Based on the 1947 German novel Each Man Dies Alone (released in English translation in 2009) by Hans Fallada, which in turn is based on real events, Alone in Berlin tells the story of a simple, working-class couple’s attempt to disrupt, however slightly, the Nazi regime under which they lived. Fallada, who lived under the Third Reich and suffered repression of his writing, was fascinated by the account of Berlin factory foreman Otto Hampel and his wife Elise (their names are changed in both the novel and the movie) who felt compelled to do what little they could to lash out against the oppressive government then in place. Fallada produced a fictionalised account of their story in the form of a gritty, detailed 500-page novel, the basis for Alone In Berlin.
The film begins with a middle-aged couple, Otto and Anna Quangel (Brendan Gleeson and Emma Thompson, working beautifully in tandem), receiving notice that their only son has been killed in battle. WWII is underway, and the Nazi party controls the German population with an iron hand, brutally quashing even the most innocuous criticism of the party. The grief of their son’s death unexpectedly inspires Otto to lash out against the regime by one of the few means available to him. With no long-term plan or hope of success, but unable to remain silent, he begins writing out anti-Nazi messages on postcards, then furtively leaving them in public places. Quangel is zealous about his modest one-man protest: he goes to considerable trouble, visiting different neighbourhoods each day to avoid retracing his steps, for the sole purpose of setting one or two of his cards on a public stairway, on a windowsill, in a train station. His wife is cautiously supportive and ultimately joins in, but is fearful of the consequences, and her sensitivity to the prevailing mood in Berlin serves as an ongoing warning of what is to come.
The Nazi regime is unwilling to overlook even such a trivial form of dissent. The Berlin police become involved, then the Gestapo. The fact that the source of these cards has not been discovered causes officials to suspect a large, well-organised underground movement. Ironically, it is the insignificance of the ‘movement’ that allows it to go unsolved for a considerable length of time. The Quangels continue to drop cards, containing simple, badly spelled, but heartfelt messages of opposition, around the city.
Two aspects of this film make it particularly effective. First is the recreation of 1940s Berlin – not only the physical city, but the oppressive atmosphere of continual surveillance, the necessity for all citizens to be cautious of their words when discussing anything remotely political, the awareness that anyone might be an informant. Director Vincent Perez manages to convey this aura of repression clearly, while the lead actors impart the growing dread of the Quangels, as the risk of detection slowly increases.
The second aspect, and what makes the entire story so poignant, is the pitifully small-scale of the Quangels’ dissent, the weakness and pointlessness of their gesture, especially in contrast to the danger involved.

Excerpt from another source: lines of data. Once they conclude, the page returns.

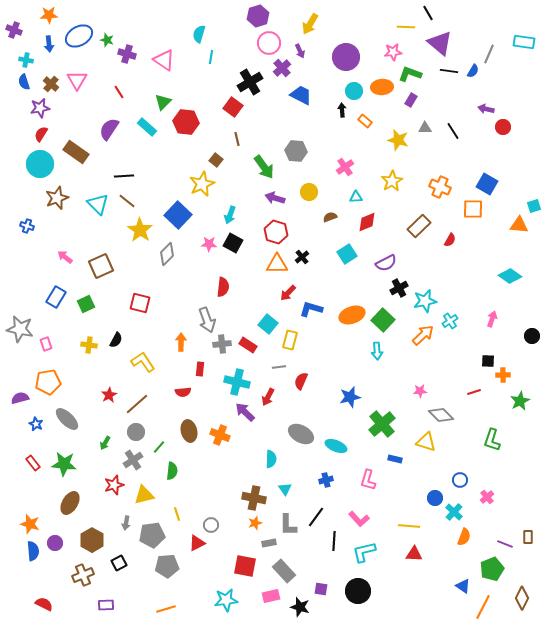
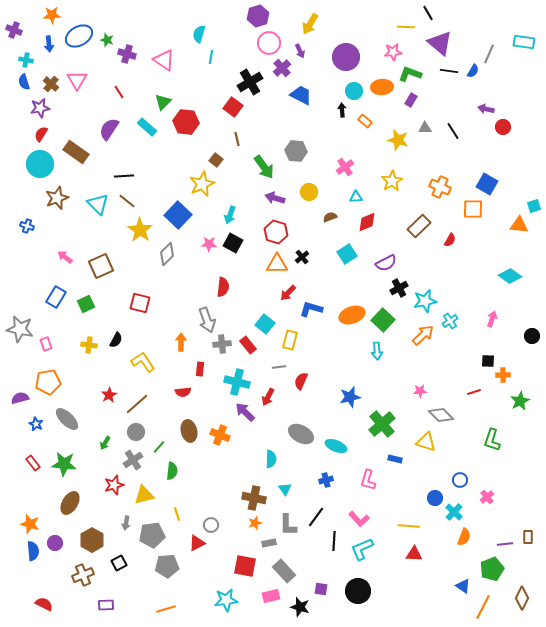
orange star at (49, 15): moved 3 px right
cyan square at (268, 324): moved 3 px left
red rectangle at (248, 345): rotated 18 degrees clockwise
purple line at (505, 544): rotated 28 degrees counterclockwise
cyan L-shape at (364, 552): moved 2 px left, 3 px up; rotated 10 degrees counterclockwise
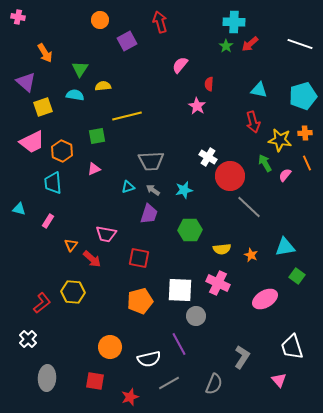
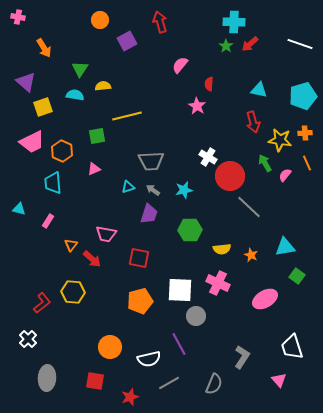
orange arrow at (45, 53): moved 1 px left, 5 px up
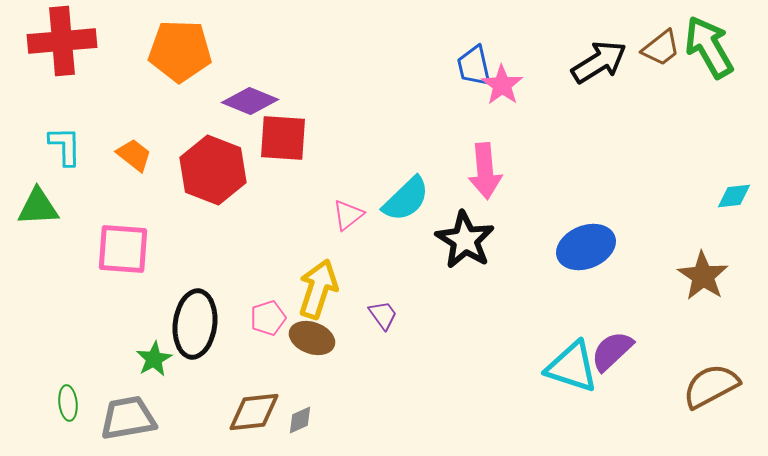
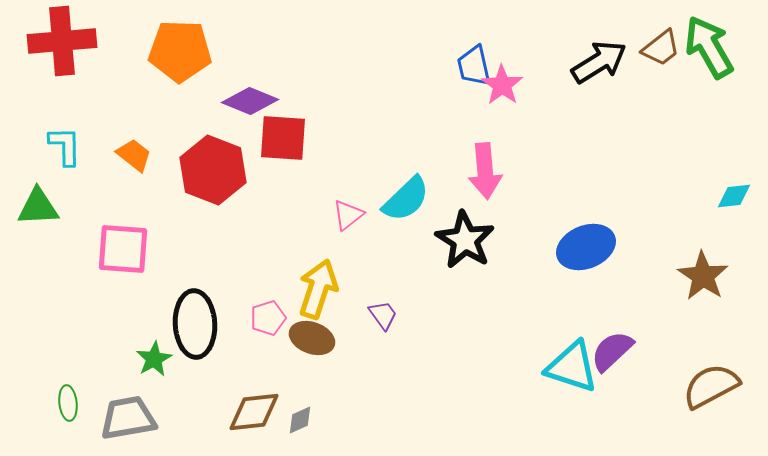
black ellipse: rotated 10 degrees counterclockwise
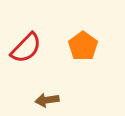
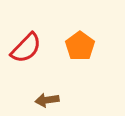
orange pentagon: moved 3 px left
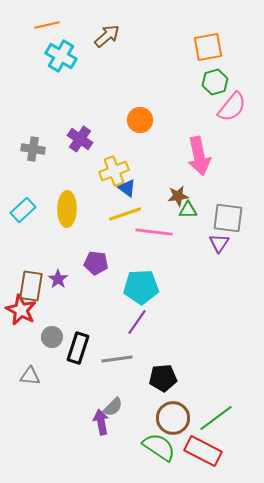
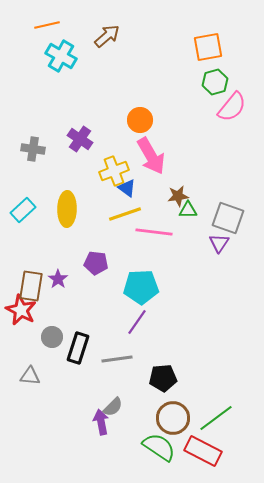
pink arrow: moved 48 px left; rotated 18 degrees counterclockwise
gray square: rotated 12 degrees clockwise
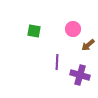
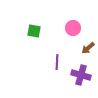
pink circle: moved 1 px up
brown arrow: moved 3 px down
purple cross: moved 1 px right
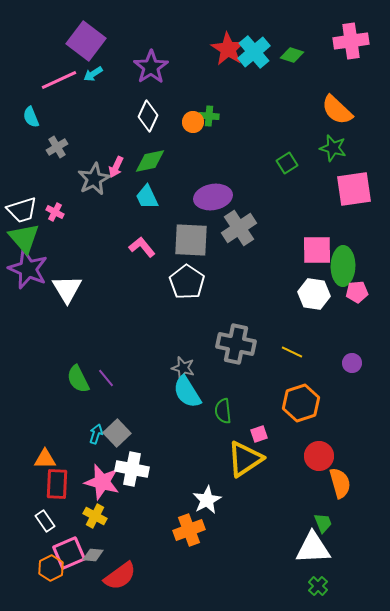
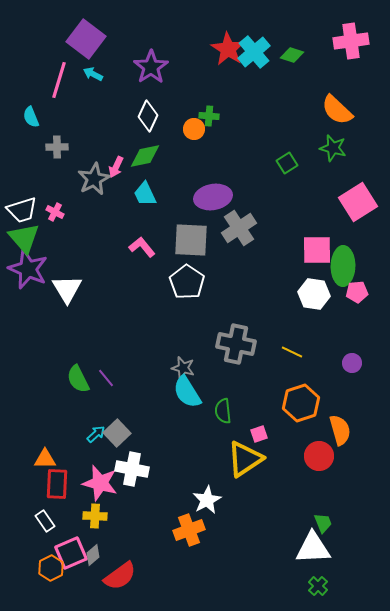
purple square at (86, 41): moved 2 px up
cyan arrow at (93, 74): rotated 60 degrees clockwise
pink line at (59, 80): rotated 48 degrees counterclockwise
orange circle at (193, 122): moved 1 px right, 7 px down
gray cross at (57, 147): rotated 30 degrees clockwise
green diamond at (150, 161): moved 5 px left, 5 px up
pink square at (354, 189): moved 4 px right, 13 px down; rotated 24 degrees counterclockwise
cyan trapezoid at (147, 197): moved 2 px left, 3 px up
cyan arrow at (96, 434): rotated 30 degrees clockwise
pink star at (102, 482): moved 2 px left, 1 px down
orange semicircle at (340, 483): moved 53 px up
yellow cross at (95, 516): rotated 25 degrees counterclockwise
pink square at (69, 553): moved 2 px right
gray diamond at (93, 555): rotated 45 degrees counterclockwise
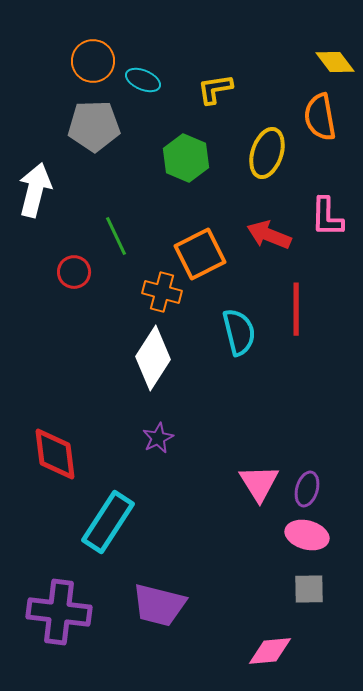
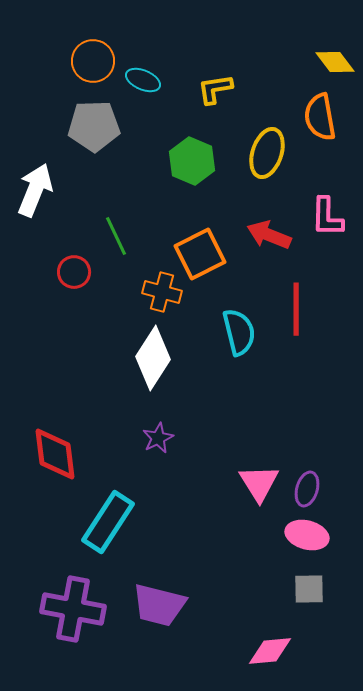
green hexagon: moved 6 px right, 3 px down
white arrow: rotated 8 degrees clockwise
purple cross: moved 14 px right, 3 px up; rotated 4 degrees clockwise
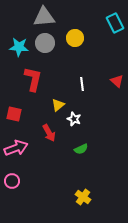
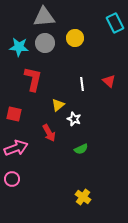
red triangle: moved 8 px left
pink circle: moved 2 px up
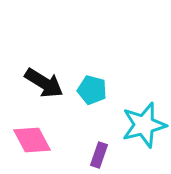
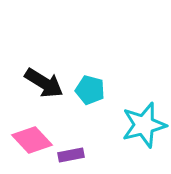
cyan pentagon: moved 2 px left
pink diamond: rotated 15 degrees counterclockwise
purple rectangle: moved 28 px left; rotated 60 degrees clockwise
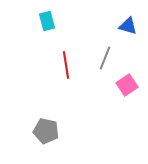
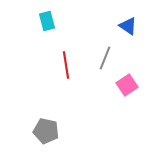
blue triangle: rotated 18 degrees clockwise
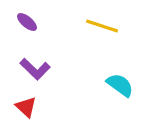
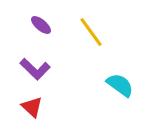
purple ellipse: moved 14 px right, 3 px down
yellow line: moved 11 px left, 6 px down; rotated 36 degrees clockwise
red triangle: moved 6 px right
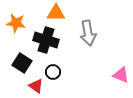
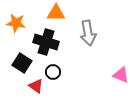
black cross: moved 2 px down
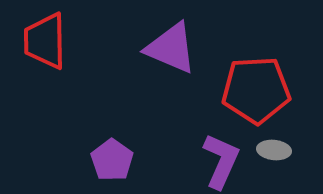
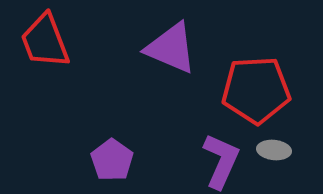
red trapezoid: rotated 20 degrees counterclockwise
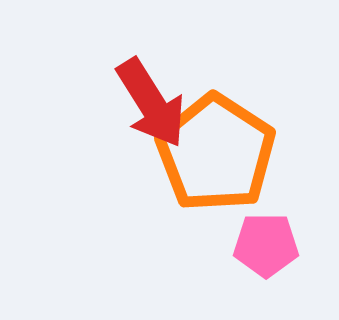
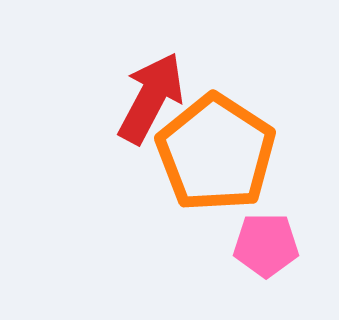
red arrow: moved 5 px up; rotated 120 degrees counterclockwise
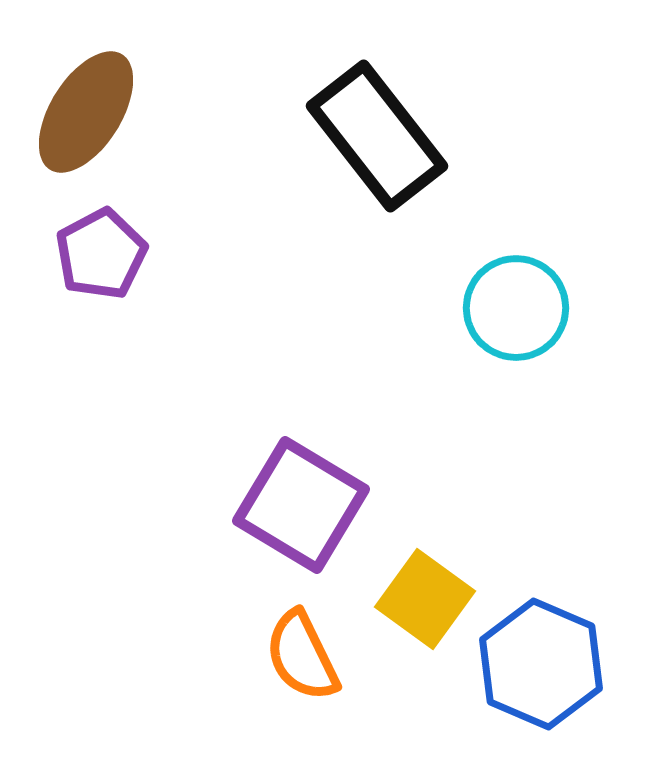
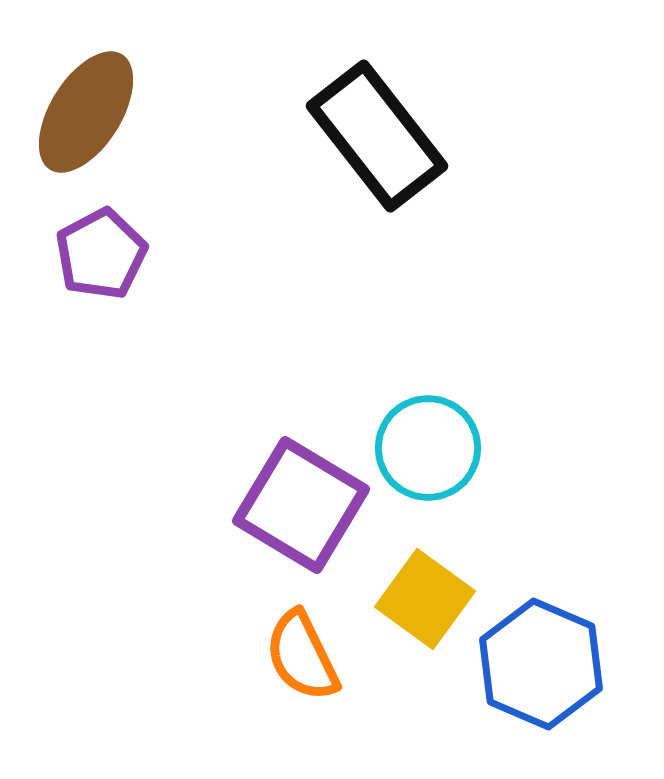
cyan circle: moved 88 px left, 140 px down
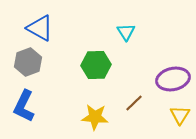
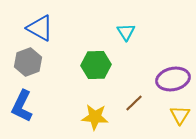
blue L-shape: moved 2 px left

Otto Quangel in particular is stoic in the face of the ever-present threat of arrest. He feels he must do or say something in order to be, as his real-life prototype put it, a decent person. The fact that the sacrifice was made for so little gain, yet was made willingly, simply in order to be ‘decent’ in the face of widespread indecency, somehow makes the Quangels’ ill-conceived plan all the more heroic, a concept which the filmmakers manage to express forcefully.
This is not a large-scale political film with larger-than-life heroes, but its portrait of two minor casualties in the fight against fascism brings every important principle of oppression and rebellion to light.
For further viewing…
Sophie Scholl: The Final Days (“Sophie Scholl – Die letzten Tage”). This 2005 German film deals with the last week in the life of a young student Resistance volunteer, her arrest and interrogation by the Gestapo. It highlights the ideals that gave these young people the necessary courage, dramatically but without histrionics.